*** Opening Input records ***
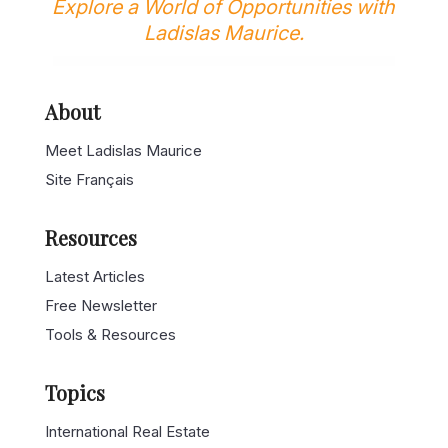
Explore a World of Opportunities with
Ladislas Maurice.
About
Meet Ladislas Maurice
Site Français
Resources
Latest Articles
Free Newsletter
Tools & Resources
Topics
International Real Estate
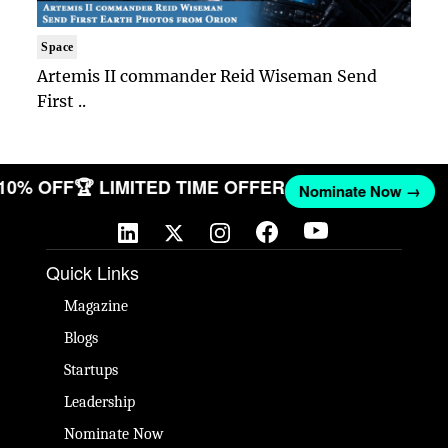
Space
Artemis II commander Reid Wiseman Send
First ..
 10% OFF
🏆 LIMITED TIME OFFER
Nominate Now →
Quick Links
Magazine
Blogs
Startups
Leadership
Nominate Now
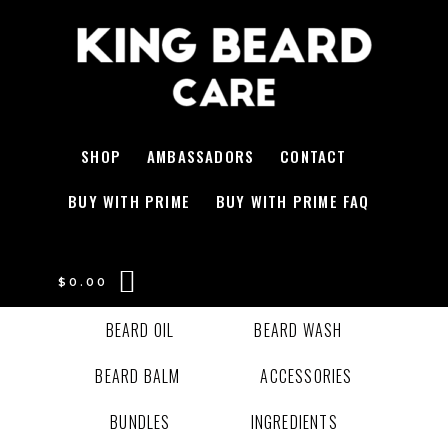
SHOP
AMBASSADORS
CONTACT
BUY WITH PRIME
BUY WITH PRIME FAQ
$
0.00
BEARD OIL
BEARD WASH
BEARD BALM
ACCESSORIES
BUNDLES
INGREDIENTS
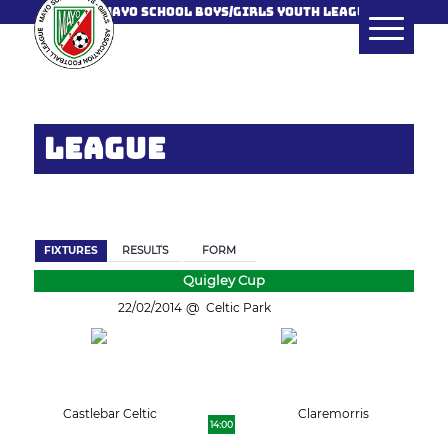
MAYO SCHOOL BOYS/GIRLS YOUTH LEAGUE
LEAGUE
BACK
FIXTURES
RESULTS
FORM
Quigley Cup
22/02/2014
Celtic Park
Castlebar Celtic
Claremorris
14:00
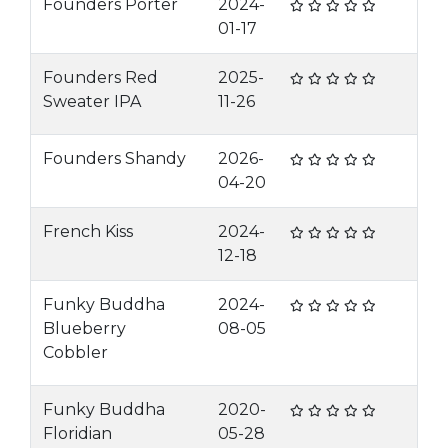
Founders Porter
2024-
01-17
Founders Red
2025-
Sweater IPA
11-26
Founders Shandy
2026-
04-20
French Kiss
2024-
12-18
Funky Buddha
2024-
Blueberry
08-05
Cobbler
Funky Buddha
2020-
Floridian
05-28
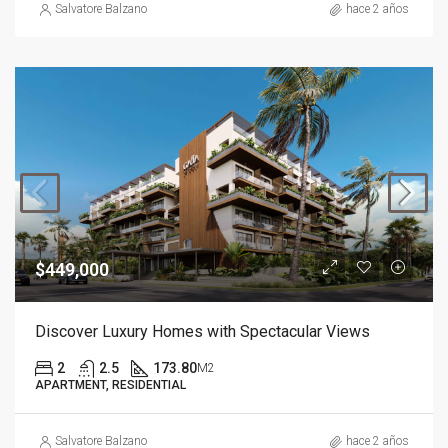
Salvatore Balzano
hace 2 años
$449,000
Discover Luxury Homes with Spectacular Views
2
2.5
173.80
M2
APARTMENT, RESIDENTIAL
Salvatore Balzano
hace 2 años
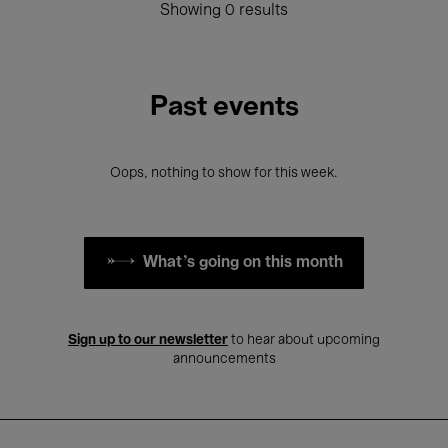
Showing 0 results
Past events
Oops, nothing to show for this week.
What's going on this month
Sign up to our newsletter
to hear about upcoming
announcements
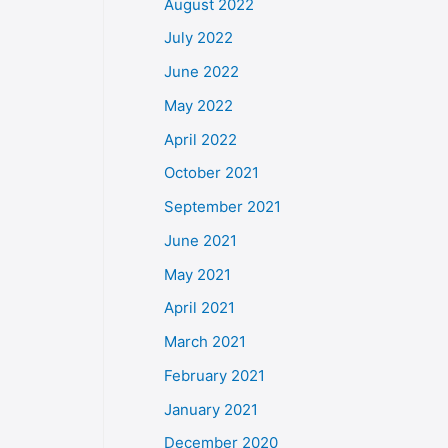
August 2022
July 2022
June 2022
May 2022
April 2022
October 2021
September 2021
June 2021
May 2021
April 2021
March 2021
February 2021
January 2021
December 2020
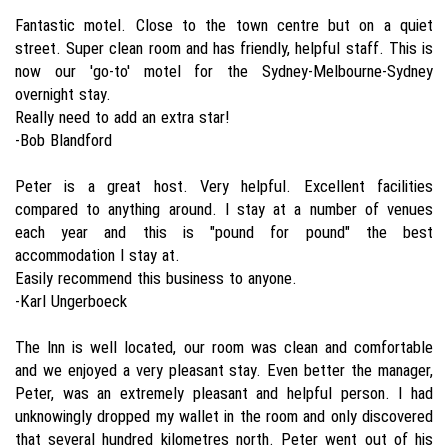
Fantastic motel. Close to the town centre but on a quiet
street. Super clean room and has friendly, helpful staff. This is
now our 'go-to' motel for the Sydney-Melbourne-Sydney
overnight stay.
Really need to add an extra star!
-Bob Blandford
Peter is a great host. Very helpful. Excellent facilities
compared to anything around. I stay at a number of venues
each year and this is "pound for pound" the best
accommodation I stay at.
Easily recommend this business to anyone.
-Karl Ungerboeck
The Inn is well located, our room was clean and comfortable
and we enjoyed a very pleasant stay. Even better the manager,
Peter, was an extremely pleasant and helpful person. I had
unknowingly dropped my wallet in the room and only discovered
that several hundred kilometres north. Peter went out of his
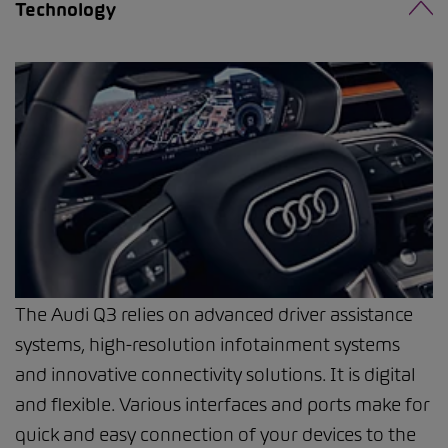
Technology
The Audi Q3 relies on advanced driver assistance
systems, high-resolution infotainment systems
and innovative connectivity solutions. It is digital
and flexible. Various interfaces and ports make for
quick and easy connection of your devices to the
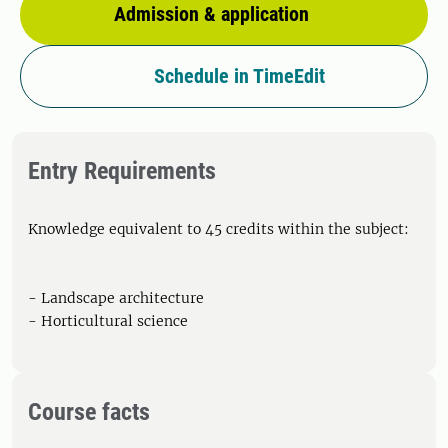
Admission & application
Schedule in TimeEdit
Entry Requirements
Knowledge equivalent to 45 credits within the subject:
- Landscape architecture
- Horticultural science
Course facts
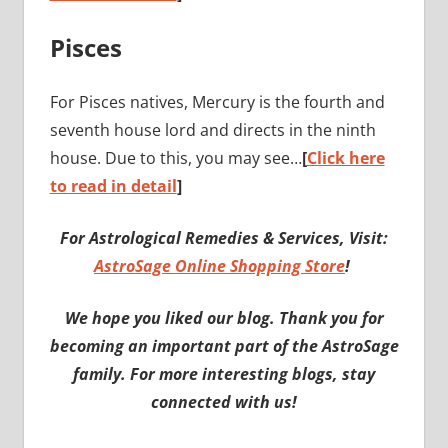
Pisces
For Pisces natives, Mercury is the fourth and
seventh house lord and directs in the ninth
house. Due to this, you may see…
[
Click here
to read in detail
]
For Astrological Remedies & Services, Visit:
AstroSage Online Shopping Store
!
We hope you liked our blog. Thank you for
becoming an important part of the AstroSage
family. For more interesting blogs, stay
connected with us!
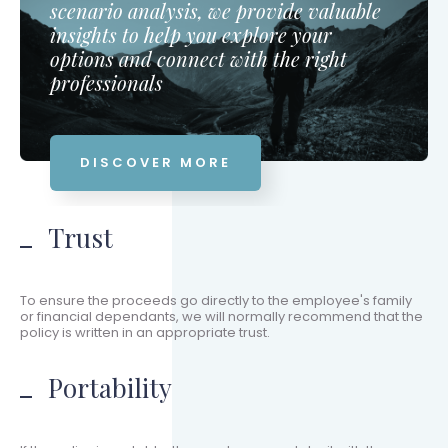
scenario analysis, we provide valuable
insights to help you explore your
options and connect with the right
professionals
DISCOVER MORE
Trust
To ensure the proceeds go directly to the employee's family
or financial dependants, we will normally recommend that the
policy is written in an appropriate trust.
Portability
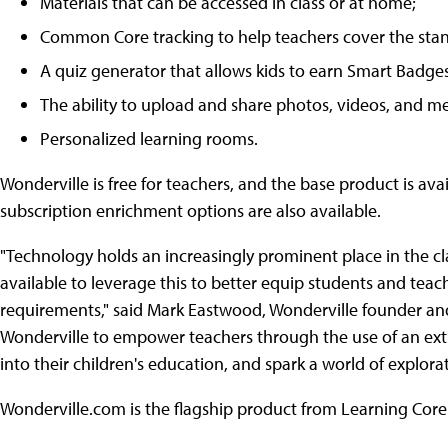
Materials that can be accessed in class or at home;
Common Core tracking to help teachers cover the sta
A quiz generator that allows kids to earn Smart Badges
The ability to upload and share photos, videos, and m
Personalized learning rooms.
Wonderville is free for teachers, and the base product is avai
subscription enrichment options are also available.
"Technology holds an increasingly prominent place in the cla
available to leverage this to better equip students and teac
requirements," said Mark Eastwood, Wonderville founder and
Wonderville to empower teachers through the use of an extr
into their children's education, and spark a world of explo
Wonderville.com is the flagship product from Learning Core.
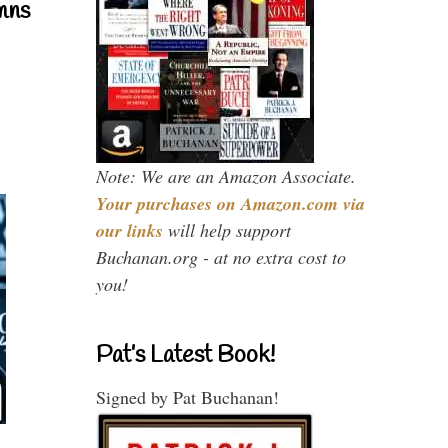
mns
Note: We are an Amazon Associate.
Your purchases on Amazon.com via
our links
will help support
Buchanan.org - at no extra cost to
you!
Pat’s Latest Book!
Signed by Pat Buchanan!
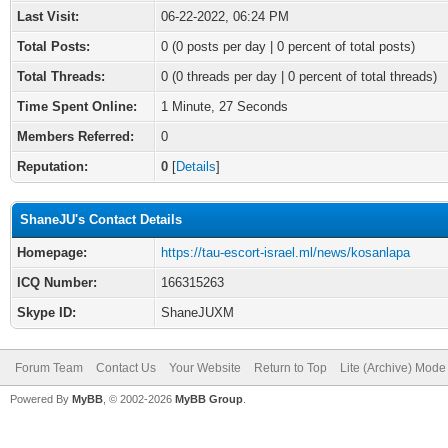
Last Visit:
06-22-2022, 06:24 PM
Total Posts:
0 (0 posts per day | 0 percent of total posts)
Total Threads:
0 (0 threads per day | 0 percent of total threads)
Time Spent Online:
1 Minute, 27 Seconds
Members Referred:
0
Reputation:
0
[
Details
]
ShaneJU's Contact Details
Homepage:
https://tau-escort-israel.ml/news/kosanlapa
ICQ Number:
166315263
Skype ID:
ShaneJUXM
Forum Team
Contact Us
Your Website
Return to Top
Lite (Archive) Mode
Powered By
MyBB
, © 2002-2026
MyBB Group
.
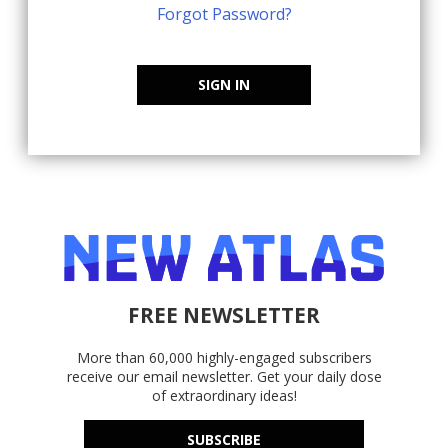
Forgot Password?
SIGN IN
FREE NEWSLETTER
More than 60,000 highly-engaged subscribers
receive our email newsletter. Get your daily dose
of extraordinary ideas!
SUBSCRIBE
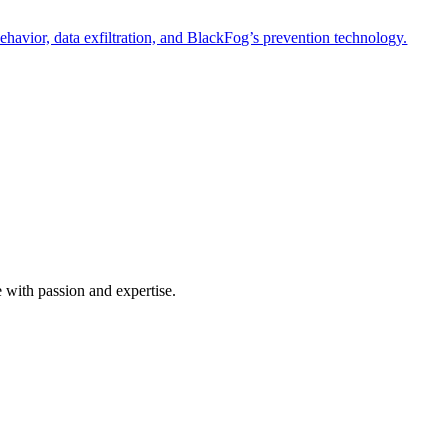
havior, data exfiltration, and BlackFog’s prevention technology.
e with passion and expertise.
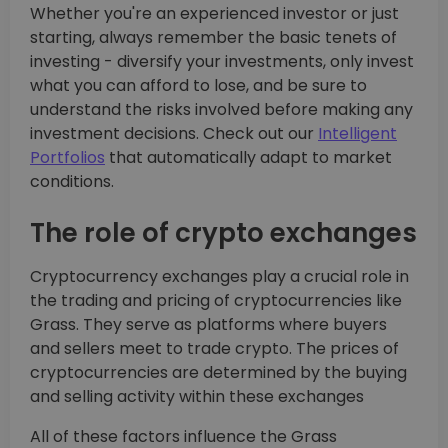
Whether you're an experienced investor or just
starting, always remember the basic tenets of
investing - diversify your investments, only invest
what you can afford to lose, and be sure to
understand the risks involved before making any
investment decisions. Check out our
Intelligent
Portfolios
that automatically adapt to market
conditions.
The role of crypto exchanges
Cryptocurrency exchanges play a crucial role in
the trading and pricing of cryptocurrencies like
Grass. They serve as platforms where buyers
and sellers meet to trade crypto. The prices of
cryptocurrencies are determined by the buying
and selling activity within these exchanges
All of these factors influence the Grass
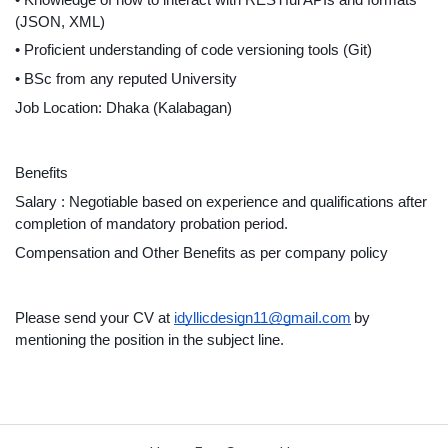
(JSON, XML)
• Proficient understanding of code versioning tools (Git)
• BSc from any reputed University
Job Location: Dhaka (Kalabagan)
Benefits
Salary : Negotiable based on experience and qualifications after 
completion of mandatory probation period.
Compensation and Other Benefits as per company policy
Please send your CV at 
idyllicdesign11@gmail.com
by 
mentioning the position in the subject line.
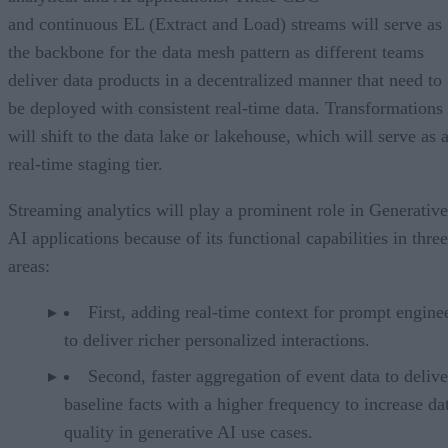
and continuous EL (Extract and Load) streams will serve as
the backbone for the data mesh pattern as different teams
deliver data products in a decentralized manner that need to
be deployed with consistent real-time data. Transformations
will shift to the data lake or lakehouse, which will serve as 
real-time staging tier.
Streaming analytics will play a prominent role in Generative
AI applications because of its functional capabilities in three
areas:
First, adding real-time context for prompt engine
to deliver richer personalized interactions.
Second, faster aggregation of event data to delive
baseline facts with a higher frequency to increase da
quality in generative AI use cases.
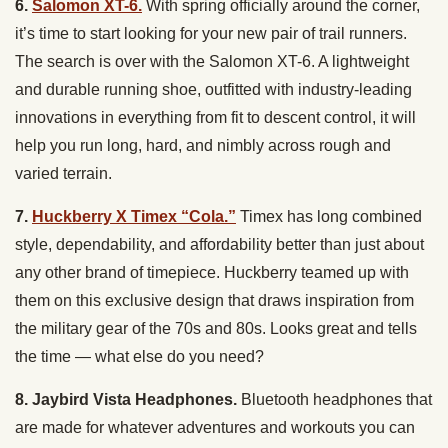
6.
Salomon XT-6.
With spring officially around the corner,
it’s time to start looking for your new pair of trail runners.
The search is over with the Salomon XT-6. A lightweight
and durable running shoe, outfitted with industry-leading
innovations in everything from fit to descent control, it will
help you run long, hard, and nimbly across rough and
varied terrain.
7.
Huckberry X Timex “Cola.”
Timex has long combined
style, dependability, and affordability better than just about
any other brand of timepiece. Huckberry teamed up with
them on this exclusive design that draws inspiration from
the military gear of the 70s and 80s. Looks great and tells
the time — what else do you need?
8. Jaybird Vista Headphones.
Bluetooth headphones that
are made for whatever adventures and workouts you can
*** Closing Input records ***
Task details:
Return each of the lines exactly as they appear above, with no images.

Expected answer:
Explore a World of Opportunities with
Ladislas Maurice.
About
Meet Ladislas Maurice
Site Français
Resources
Latest Articles
Free Newsletter
Tools & Resources
Topics
International Real Estate
Space
Artemis II commander Reid Wiseman Send
First ..
 10% OFF
🏆 LIMITED TIME OFFER
Nominate Now →
Quick Links
Magazine
Blogs
Startups
Leadership
Nominate Now
SHOP
AMBASSADORS
CONTACT
BUY WITH PRIME
BUY WITH PRIME FAQ
$
0.00
BEARD OIL
BEARD WASH
BEARD BALM
ACCESSORIES
BUNDLES
INGREDIENTS
MAYO SCHOOL BOYS/GIRLS YOUTH LEAGUE
LEAGUE
BACK
FIXTURES
RESULTS
FORM
Quigley Cup
22/02/2014
Celtic Park
Castlebar Celtic
Claremorris
14:00
Founders Porter
2024-
01-17
Founders Red
2025-
Sweater IPA
11-26
Founders Shandy
2026-
04-20
French Kiss
2024-
12-18
Funky Buddha
2024-
Blueberry
08-05
Cobbler
Funky Buddha
2020-
Floridian
05-28
Salvatore Balzano
hace 2 años
$449,000
Discover Luxury Homes with Spectacular Views
2
2.5
173.80
M2
APARTMENT, RESIDENTIAL
Salvatore Balzano
hace 2 años
Showing 0 results
Past events
Oops, nothing to show for this week.
What's going on this month
Sign up to our newsletter
to hear about upcoming
announcements
August 2022
July 2022
June 2022
May 2022
April 2022
October 2021
September 2021
June 2021
May 2021
April 2021
March 2021
February 2021
January 2021
December 2020
Fantastic motel. Close to the town centre but on a quiet
street. Super clean room and has friendly, helpful staff. This is
now our 'go-to' motel for the Sydney-Melbourne-Sydney
overnight stay.
Really need to add an extra star!
-Bob Blandford
Peter is a great host. Very helpful. Excellent facilities
compared to anything around. I stay at a number of venues
each year and this is "pound for pound" the best
accommodation I stay at.
Easily recommend this business to anyone.
-Karl Ungerboeck
The Inn is well located, our room was clean and comfortable
and we enjoyed a very pleasant stay. Even better the manager,
Peter, was an extremely pleasant and helpful person. I had
unknowingly dropped my wallet in the room and only discovered
that several hundred kilometres north. Peter went out of his
Technology
The Audi Q3 relies on advanced driver assistance
systems, high-resolution infotainment systems
and innovative connectivity solutions. It is digital
and flexible. Various interfaces and ports make for
quick and easy connection of your devices to the
Admission & application
Schedule in TimeEdit
Entry Requirements
Knowledge equivalent to 45 credits within the subject:
- Landscape architecture
- Horticultural science
Course facts
Pisces
For Pisces natives, Mercury is the fourth and
seventh house lord and directs in the ninth
house. Due to this, you may see…
[
Click here
to read in detail
]
For Astrological Remedies & Services, Visit:
AstroSage Online Shopping Store
!
We hope you liked our blog. Thank you for
becoming an important part of the AstroSage
family. For more interesting blogs, stay
connected with us!
scenario analysis, we provide valuable
insights to help you explore your
options and connect with the right
professionals
DISCOVER MORE
Trust
To ensure the proceeds go directly to the employee's family
or financial dependants, we will normally recommend that the
policy is written in an appropriate trust.
Portability
Materials that can be accessed in class or at home;
Common Core tracking to help teachers cover the sta
A quiz generator that allows kids to earn Smart Badges
The ability to upload and share photos, videos, and m
Personalized learning rooms.
Wonderville is free for teachers, and the base product is avai
subscription enrichment options are also available.
"Technology holds an increasingly prominent place in the cla
available to leverage this to better equip students and teac
requirements," said Mark Eastwood, Wonderville founder and
Wonderville to empower teachers through the use of an extr
into their children's education, and spark a world of explo
Wonderville.com is the flagship product from Learning Core.
mns
Note: We are an Amazon Associate.
Your purchases on Amazon.com via
our links
will help support
Buchanan.org - at no extra cost to
you!
Pat’s Latest Book!
Signed by Pat Buchanan!
Last Visit:
06-22-2022, 06:24 PM
Total Posts:
0 (0 posts per day | 0 percent of total posts)
Total Threads:
0 (0 threads per day | 0 percent of total threads)
Time Spent Online:
1 Minute, 27 Seconds
Members Referred:
0
Reputation:
0
[
Details
]
ShaneJU's Contact Details
Homepage:
https://tau-escort-israel.ml/news/kosanlapa
ICQ Number:
166315263
Skype ID:
ShaneJUXM
Forum Team
Contact Us
Your Website
Return to Top
Lite (Archive) Mode
Powered By
MyBB
, © 2002-2026
MyBB Group
.
Forgot Password?
SIGN IN
FREE NEWSLETTER
More than 60,000 highly-engaged subscribers
receive our email newsletter. Get your daily dose
of extraordinary ideas!
SUBSCRIBE
havior, data exfiltration, and BlackFog’s prevention technology.
e with passion and expertise.
Whether you're an experienced investor or just
starting, always remember the basic tenets of
investing - diversify your investments, only invest
what you can afford to lose, and be sure to
understand the risks involved before making any
investment decisions. Check out our
Intelligent
Portfolios
that automatically adapt to market
conditions.
The role of crypto exchanges
Cryptocurrency exchanges play a crucial role in
the trading and pricing of cryptocurrencies like
Grass. They serve as platforms where buyers
and sellers meet to trade crypto. The prices of
cryptocurrencies are determined by the buying
and selling activity within these exchanges
All of these factors influence the Grass
(JSON, XML)
• Proficient understanding of code versioning tools (Git)
• BSc from any reputed University
Job Location: Dhaka (Kalabagan)
Benefits
Salary : Negotiable based on experience and qualifications after 
completion of mandatory probation period.
Compensation and Other Benefits as per company policy
Please send your CV at 
idyllicdesign11@gmail.com
by 
mentioning the position in the subject line.
and continuous EL (Extract and Load) streams will serve as
the backbone for the data mesh pattern as different teams
deliver data products in a decentralized manner that need to
be deployed with consistent real-time data. Transformations
will shift to the data lake or lakehouse, which will serve as 
real-time staging tier.
Streaming analytics will play a prominent role in Generative
AI applications because of its functional capabilities in three
areas:
First, adding real-time context for prompt engine
to deliver richer personalized interactions.
Second, faster aggregation of event data to delive
baseline facts with a higher frequency to increase da
quality in generative AI use cases.
6.
Salomon XT-6.
With spring officially around the corner,
it’s time to start looking for your new pair of trail runners.
The search is over with the Salomon XT-6. A lightweight
and durable running shoe, outfitted with industry-leading
innovations in everything from fit to descent control, it will
help you run long, hard, and nimbly across rough and
varied terrain.
7.
Huckberry X Timex “Cola.”
Timex has long combined
style, dependability, and affordability better than just about
any other brand of timepiece. Huckberry teamed up with
them on this exclusive design that draws inspiration from
the military gear of the 70s and 80s. Looks great and tells
the time — what else do you need?
8. Jaybird Vista Headphones.
Bluetooth headphones that
are made for whatever adventures and workouts you can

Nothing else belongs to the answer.